• Task description
The full set of records is to be reproduced verbatim.

****

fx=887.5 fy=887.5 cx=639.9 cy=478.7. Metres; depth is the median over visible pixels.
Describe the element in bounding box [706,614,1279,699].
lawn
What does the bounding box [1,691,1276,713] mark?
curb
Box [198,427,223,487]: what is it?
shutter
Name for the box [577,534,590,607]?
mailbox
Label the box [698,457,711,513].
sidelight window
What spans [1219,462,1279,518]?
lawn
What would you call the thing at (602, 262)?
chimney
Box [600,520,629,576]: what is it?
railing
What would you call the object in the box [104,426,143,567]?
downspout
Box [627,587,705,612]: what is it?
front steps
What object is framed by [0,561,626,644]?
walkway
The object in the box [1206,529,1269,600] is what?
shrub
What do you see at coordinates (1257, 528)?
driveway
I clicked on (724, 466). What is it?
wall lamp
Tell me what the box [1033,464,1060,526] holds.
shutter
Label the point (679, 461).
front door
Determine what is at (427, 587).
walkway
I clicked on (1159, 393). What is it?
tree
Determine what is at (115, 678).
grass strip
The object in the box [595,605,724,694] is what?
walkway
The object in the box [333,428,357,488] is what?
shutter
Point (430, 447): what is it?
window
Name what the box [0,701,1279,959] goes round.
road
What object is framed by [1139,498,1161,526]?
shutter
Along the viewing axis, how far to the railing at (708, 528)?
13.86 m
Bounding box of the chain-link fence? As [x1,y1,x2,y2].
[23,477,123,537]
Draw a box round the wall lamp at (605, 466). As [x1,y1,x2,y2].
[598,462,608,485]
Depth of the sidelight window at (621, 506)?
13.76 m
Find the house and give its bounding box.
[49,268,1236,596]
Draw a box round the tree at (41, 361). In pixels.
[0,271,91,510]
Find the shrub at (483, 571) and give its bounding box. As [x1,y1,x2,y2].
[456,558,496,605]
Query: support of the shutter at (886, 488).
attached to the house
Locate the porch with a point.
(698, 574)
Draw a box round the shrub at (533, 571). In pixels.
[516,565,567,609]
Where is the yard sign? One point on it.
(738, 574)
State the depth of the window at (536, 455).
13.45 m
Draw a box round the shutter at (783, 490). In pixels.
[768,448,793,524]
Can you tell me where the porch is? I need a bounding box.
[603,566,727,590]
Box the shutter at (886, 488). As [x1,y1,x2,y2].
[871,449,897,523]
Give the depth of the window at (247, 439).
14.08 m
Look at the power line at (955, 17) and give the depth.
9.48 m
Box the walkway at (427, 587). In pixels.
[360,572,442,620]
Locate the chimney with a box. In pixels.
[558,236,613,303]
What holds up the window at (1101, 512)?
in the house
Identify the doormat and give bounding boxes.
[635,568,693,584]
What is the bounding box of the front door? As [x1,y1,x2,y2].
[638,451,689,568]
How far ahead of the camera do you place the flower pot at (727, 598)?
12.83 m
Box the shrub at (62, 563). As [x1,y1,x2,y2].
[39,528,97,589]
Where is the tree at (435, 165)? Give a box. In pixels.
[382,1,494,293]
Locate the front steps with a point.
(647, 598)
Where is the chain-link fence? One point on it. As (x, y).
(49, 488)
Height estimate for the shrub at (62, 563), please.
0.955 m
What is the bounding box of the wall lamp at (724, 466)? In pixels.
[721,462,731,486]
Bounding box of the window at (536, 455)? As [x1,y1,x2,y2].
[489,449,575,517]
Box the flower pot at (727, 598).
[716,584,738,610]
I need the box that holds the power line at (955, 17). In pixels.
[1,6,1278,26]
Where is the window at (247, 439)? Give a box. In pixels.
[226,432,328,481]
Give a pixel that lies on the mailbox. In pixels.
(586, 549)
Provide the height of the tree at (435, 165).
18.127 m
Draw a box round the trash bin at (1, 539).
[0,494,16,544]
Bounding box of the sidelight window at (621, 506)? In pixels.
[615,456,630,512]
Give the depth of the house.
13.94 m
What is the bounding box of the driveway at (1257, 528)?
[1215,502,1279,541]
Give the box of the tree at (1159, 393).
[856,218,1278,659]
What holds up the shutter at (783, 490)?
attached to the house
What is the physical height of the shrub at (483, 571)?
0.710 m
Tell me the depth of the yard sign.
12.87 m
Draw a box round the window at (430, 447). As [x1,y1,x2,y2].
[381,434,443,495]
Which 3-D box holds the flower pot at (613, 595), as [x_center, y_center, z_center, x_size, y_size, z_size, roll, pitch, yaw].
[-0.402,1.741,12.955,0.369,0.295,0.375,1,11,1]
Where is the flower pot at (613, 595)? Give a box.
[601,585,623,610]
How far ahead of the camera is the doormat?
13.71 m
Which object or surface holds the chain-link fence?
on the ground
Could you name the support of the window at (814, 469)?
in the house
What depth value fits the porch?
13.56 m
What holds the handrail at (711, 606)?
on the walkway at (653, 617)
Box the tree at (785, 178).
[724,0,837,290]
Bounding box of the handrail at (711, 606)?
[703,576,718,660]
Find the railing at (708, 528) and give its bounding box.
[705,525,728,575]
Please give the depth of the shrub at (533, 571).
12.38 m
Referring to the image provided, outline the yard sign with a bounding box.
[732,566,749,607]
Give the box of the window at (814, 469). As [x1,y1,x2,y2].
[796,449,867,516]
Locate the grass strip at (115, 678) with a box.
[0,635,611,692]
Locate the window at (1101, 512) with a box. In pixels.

****

• Exercise response
fx=887.5 fy=887.5 cx=639.9 cy=478.7. Metres; depth is the median over visible pixels.
Describe the element in bounding box [706,614,1279,699].
lawn
What does the bounding box [1,691,1276,713] mark?
curb
Box [198,427,223,487]: what is it?
shutter
Name for the box [577,534,590,607]?
mailbox
Label the box [698,457,711,513].
sidelight window
What spans [1219,462,1279,518]?
lawn
What would you call the thing at (602, 262)?
chimney
Box [600,520,629,576]: what is it?
railing
What would you call the object in the box [104,426,143,567]?
downspout
Box [627,587,705,612]: what is it?
front steps
What object is framed by [0,561,626,644]?
walkway
The object in the box [1206,529,1269,600] is what?
shrub
What do you see at coordinates (1257, 528)?
driveway
I clicked on (724, 466). What is it?
wall lamp
Tell me what the box [1033,464,1060,526] holds.
shutter
Label the point (679, 461).
front door
Determine what is at (427, 587).
walkway
I clicked on (1159, 393). What is it?
tree
Determine what is at (115, 678).
grass strip
The object in the box [595,605,724,694] is what?
walkway
The object in the box [333,428,357,488] is what?
shutter
Point (430, 447): what is it?
window
Name what the box [0,701,1279,959] goes round.
road
What object is framed by [1139,498,1161,526]?
shutter
Along the viewing axis, how far to the railing at (708, 528)?
13.86 m
Bounding box of the chain-link fence? As [x1,y1,x2,y2].
[23,477,123,537]
Draw a box round the wall lamp at (605, 466). As [x1,y1,x2,y2].
[598,462,608,485]
Depth of the sidelight window at (621, 506)?
13.76 m
Find the house and give its bounding box.
[49,268,1236,596]
Draw a box round the tree at (41, 361). In pixels.
[0,271,91,510]
Find the shrub at (483, 571) and give its bounding box. As [x1,y1,x2,y2].
[456,558,496,605]
Query: support of the shutter at (886, 488).
attached to the house
Locate the porch with a point.
(698, 574)
Draw a box round the shrub at (533, 571). In pixels.
[516,565,567,609]
Where is the yard sign? One point on it.
(738, 574)
State the depth of the window at (536, 455).
13.45 m
Draw a box round the shutter at (783, 490). In pixels.
[768,448,793,524]
Can you tell me where the porch is? I need a bounding box.
[603,566,727,590]
Box the shutter at (886, 488). As [x1,y1,x2,y2].
[871,449,897,523]
Give the depth of the window at (247, 439).
14.08 m
Look at the power line at (955, 17) and give the depth.
9.48 m
Box the walkway at (427, 587). In pixels.
[360,572,442,620]
Locate the chimney with a box. In pixels.
[558,236,613,303]
What holds up the window at (1101, 512)?
in the house
Identify the doormat and give bounding boxes.
[635,568,693,584]
What is the bounding box of the front door? As [x1,y1,x2,y2].
[638,451,689,568]
How far ahead of the camera do you place the flower pot at (727, 598)?
12.83 m
Box the shrub at (62, 563). As [x1,y1,x2,y2].
[39,528,97,589]
Where is the tree at (435, 165)? Give a box. In pixels.
[382,1,494,293]
Locate the front steps with a point.
(647, 598)
Where is the chain-link fence? One point on it. As (x, y).
(49, 488)
Height estimate for the shrub at (62, 563), please.
0.955 m
What is the bounding box of the wall lamp at (724, 466)? In pixels.
[721,462,731,486]
Bounding box of the window at (536, 455)? As [x1,y1,x2,y2].
[489,449,575,517]
Box the flower pot at (727, 598).
[716,584,738,610]
I need the box that holds the power line at (955, 17). In pixels.
[1,6,1278,26]
Where is the window at (247, 439)? Give a box. In pixels.
[226,432,328,481]
Give a pixel that lies on the mailbox. In pixels.
(586, 549)
Provide the height of the tree at (435, 165).
18.127 m
Draw a box round the trash bin at (1, 539).
[0,494,16,544]
Bounding box of the sidelight window at (621, 506)? In pixels.
[615,456,630,512]
Give the depth of the house.
13.94 m
What is the bounding box of the driveway at (1257, 528)?
[1215,502,1279,541]
Give the box of the tree at (1159, 393).
[856,218,1278,659]
What holds up the shutter at (783, 490)?
attached to the house
What is the physical height of the shrub at (483, 571)?
0.710 m
Tell me the depth of the yard sign.
12.87 m
Draw a box round the window at (430, 447). As [x1,y1,x2,y2].
[381,434,443,495]
Which 3-D box holds the flower pot at (613, 595), as [x_center, y_center, z_center, x_size, y_size, z_size, roll, pitch, yaw].
[-0.402,1.741,12.955,0.369,0.295,0.375,1,11,1]
Where is the flower pot at (613, 595)? Give a box.
[601,585,623,610]
How far ahead of the camera is the doormat?
13.71 m
Which object or surface holds the chain-link fence?
on the ground
Could you name the support of the window at (814, 469)?
in the house
What depth value fits the porch?
13.56 m
What holds the handrail at (711, 606)?
on the walkway at (653, 617)
Box the tree at (785, 178).
[724,0,837,290]
Bounding box of the handrail at (711, 606)?
[703,576,718,660]
Find the railing at (708, 528) and give its bounding box.
[705,525,728,575]
Please give the depth of the shrub at (533, 571).
12.38 m
Referring to the image provided, outline the yard sign with a bounding box.
[732,566,749,607]
Give the box of the window at (814, 469). As [x1,y1,x2,y2].
[796,449,867,516]
Locate the grass strip at (115, 678) with a box.
[0,635,611,692]
Locate the window at (1101, 512) with a box. In pixels.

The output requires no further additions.